ParameterTypeDefaultDescription
verify_testsbooleantrueRun tests before allowing merge
verify_lintbooleantrueRun linter before allowing merge
verify_typesbooleantrueRun type checker before merge
default_strategystring"squash"Default merge strategy: merge, squash, rebase
cleanup_branchbooleantrueDelete branch after merge
cleanup_remotebooleantrueDelete remote branch after merge
base_branchstring"main"Target branch for merging
create_prbooleanfalseCreate PR instead of direct merge

Best Practices

  1. Always run tests before merging — a broken main branch blocks the entire team; the few minutes spent verifying tests prevents hours of debugging and hotfixing.

  2. Squash feature branch commits into one — commit history like "wip", "fix typo", "try again" adds noise; squash into a single descriptive commit that explains what the feature does.

  3. Pull the latest base branch before merging — always git pull origin main before merging to catch conflicts early rather than after pushing a broken merge.

  4. Delete branches after merging — stale branches clutter the repository; clean up both local and remote copies after a successful merge.

  5. Write a meaningful squash commit message — the squash commit represents the entire feature; write it as a clear summary with context, not just the branch name.

Common Issues

Merge conflicts during squash — The feature branch has diverged significantly from main. Rebase onto main first (git rebase main) to resolve conflicts incrementally, then squash merge.
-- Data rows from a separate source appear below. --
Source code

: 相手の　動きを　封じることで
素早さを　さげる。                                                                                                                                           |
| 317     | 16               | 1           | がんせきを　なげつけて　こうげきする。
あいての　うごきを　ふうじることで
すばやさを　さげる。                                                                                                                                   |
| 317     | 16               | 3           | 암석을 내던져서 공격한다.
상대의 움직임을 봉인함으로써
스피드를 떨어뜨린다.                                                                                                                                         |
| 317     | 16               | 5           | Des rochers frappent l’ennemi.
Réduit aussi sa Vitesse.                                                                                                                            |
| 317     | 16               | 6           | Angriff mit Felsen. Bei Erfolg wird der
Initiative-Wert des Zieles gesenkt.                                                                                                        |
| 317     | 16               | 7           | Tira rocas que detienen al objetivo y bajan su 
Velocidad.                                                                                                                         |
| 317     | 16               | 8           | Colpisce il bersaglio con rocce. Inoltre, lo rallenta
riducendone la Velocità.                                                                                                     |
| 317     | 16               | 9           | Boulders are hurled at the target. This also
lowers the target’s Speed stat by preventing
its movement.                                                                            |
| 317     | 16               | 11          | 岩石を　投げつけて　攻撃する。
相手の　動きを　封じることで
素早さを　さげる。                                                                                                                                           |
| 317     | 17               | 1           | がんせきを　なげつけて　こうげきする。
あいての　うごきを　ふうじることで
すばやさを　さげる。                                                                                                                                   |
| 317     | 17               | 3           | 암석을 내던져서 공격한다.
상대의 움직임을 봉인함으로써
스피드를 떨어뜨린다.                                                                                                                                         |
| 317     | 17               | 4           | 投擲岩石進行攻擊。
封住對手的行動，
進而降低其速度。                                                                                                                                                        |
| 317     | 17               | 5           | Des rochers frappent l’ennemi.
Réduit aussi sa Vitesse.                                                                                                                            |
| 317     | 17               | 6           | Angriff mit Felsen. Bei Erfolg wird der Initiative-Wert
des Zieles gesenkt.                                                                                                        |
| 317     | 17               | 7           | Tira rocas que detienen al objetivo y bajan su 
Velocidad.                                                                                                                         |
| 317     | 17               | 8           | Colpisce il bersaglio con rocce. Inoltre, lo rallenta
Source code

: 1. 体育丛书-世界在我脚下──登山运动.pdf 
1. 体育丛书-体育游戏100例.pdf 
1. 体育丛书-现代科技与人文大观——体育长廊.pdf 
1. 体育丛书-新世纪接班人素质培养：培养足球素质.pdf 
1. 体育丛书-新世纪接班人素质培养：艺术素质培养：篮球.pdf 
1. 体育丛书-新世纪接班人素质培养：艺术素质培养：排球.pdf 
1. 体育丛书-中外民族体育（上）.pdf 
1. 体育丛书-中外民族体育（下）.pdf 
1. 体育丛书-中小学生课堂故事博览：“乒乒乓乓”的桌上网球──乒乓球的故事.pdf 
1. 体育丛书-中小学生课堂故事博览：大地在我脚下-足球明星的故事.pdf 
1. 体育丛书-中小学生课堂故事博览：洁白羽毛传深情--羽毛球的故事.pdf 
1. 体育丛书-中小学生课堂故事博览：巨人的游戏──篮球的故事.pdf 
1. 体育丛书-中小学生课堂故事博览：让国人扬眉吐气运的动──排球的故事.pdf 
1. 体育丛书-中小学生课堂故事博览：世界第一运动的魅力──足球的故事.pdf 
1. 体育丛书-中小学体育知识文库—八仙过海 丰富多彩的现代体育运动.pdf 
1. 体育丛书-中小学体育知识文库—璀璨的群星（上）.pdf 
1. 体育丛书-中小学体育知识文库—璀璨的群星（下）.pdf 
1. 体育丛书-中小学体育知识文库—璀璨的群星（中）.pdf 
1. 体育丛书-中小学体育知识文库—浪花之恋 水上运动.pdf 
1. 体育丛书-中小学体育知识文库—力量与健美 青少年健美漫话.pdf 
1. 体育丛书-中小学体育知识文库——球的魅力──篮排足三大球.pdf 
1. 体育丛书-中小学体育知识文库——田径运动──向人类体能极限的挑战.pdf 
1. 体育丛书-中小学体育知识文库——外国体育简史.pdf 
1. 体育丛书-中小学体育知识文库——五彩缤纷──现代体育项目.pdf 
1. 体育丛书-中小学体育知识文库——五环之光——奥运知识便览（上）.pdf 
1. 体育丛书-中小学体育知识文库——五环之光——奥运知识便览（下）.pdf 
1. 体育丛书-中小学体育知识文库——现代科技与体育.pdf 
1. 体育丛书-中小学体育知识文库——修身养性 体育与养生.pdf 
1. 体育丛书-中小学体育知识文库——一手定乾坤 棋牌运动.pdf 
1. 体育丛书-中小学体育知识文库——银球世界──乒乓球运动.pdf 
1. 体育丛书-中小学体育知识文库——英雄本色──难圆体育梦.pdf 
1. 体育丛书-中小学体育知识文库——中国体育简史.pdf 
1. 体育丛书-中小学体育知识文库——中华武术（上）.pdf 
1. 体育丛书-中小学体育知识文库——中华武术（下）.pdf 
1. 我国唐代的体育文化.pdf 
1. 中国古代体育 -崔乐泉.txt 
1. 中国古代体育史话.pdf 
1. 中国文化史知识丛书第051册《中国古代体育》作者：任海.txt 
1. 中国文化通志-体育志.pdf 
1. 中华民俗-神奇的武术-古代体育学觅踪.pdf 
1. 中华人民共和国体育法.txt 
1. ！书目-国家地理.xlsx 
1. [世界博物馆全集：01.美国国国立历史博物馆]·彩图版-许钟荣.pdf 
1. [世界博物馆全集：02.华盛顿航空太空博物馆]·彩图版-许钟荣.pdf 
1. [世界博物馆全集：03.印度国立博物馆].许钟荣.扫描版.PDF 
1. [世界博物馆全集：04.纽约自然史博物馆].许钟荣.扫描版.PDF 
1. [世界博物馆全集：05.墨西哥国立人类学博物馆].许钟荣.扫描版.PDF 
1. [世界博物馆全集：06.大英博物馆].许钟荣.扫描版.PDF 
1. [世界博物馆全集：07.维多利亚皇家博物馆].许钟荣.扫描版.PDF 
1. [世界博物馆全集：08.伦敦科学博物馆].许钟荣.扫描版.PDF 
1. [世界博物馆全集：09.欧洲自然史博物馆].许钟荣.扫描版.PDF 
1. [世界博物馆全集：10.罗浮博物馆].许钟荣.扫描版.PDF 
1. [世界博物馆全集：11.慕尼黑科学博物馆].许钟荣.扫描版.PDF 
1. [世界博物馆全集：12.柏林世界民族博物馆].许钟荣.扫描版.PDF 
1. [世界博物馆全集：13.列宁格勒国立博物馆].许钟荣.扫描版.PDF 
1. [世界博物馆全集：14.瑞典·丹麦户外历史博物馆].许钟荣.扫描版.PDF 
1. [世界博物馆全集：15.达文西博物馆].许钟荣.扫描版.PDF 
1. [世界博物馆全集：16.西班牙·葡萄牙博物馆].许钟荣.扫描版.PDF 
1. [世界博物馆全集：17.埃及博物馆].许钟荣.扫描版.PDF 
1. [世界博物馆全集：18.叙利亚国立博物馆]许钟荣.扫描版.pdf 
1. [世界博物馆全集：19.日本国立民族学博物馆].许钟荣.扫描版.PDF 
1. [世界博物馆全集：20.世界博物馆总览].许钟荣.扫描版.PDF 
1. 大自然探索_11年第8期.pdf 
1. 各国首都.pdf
Tests fail on merge but passed on branch — The branch is missing recent changes from main. Pull main into the feature branch, fix any issues, and re-run tests before attempting the merge again.

Accidentally deleted a branch before merging — Check git reflog to find the branch's last commit hash, then recreate the branch with git branch feature-name <commit-hash>. Remote branches can be recovered from the remote if not yet garbage collected.